Thursday, September 24, 2009

That's Vanity

Walker Percy does a short jog, working up a sweat, in French despair a la Camus, and finds a glimpse of God. Cormac McCarthy trudges in agony for a lifetime and finds nothing.




[This dramatic reading shows the screenwriters' faithful but creative adaptation of the original.]

To watch video, try this link:

http://www2.chinadaily.com.cn/language_tips/auvideo/2008-03/14/content_6537967.htm

I shouldn't diminish Percy's effort, though his happy ending in The Moviegoer seems an aim at Hollywood comedy a la The Graduate rather than Christian optimism. Here's a few more lines from the novel:

Today is my thirtieth birthday and I sit on the ocean wave in the schoolyard and wait for Kate and think of nothing. Now in the thirty-first year of my dark pilgrimage on this earth and knowing less than I ever knew before, having learned only to recognize merde when I see it, having inherited no more from my father than a good nose for merde, for every species of shit that flies - my only talent - smelling merde from every quarter, living in fact in the very century of merde, the great shithouse of scientific humanism where needs are satisfied, everyone becomes an anyone, a warm and creative person, and prospers like a dung beetle, and one hundred percent of people are humanists and ninety-eight percent believe in God, and men are dead, dead, dead; and the malaise has settled like a fall-out and what people really fear is not that the bomb will fall but that the bomb will not fall - on this my thirtieth birthday, I know nothing and there is nothing to do but fall prey to desire.

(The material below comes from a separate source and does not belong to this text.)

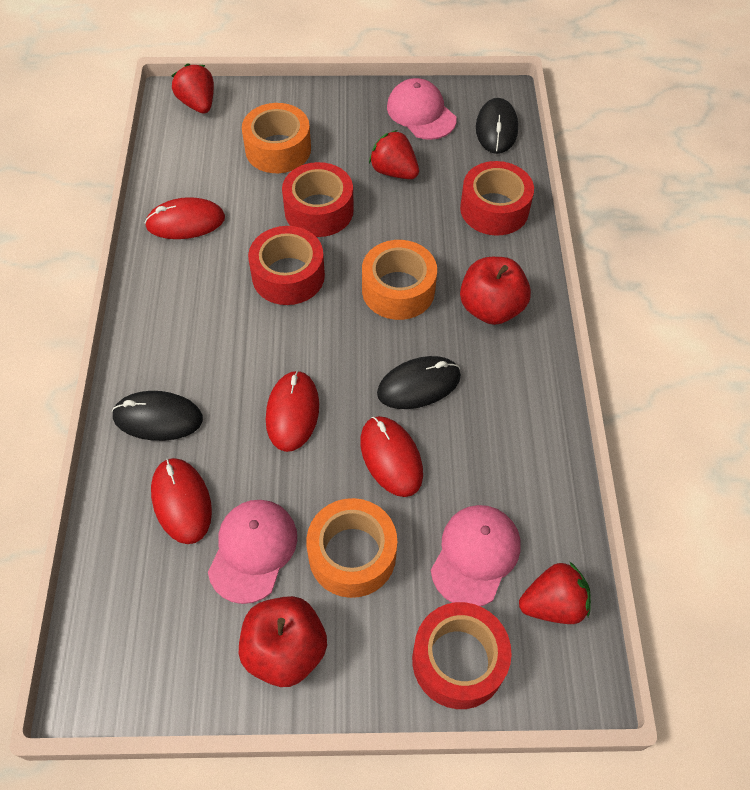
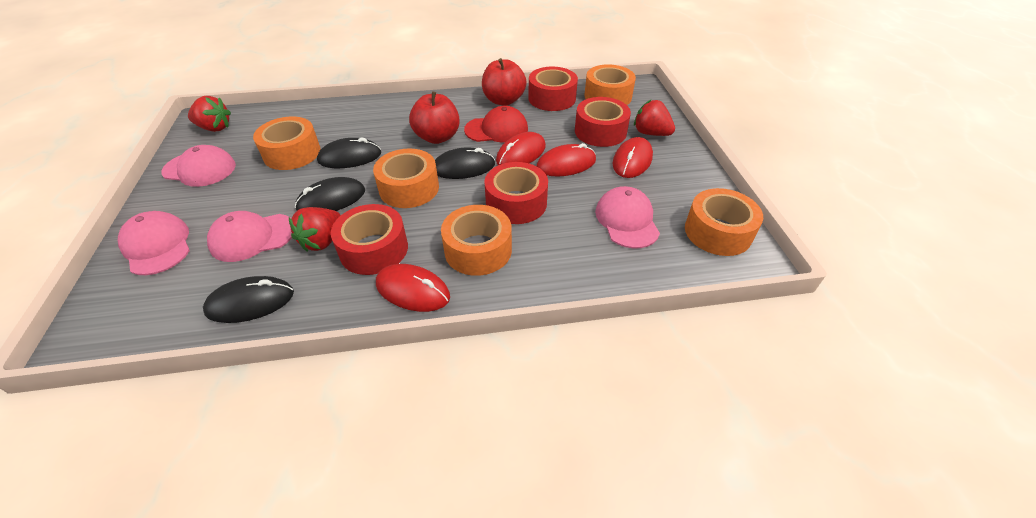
black mouse: 3 -> 4
orange tape: 3 -> 5
pink cap: 3 -> 4
red cap: 0 -> 1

The search is what anyone would undertake if he were not sunk in the everydayness of his own life.

To become aware of the possibility of the search is to be onto something. Not to be onto something is to be in despair. The movies are onto the search, but they screw it up. The search always ends in despair. They like to show a fellow coming to himself in a strange place-but what does he do? He takes up with the local librarian, sets about proving to the local children what a nice fellow he is, and settles down with a vengeance. In two weeks time he is so sunk in everydayness that he might just as well be dead.

And the novel's epigraph taken from Kierkegaard:
. . . the specific character of despair is precisely this: it is unaware of being despair.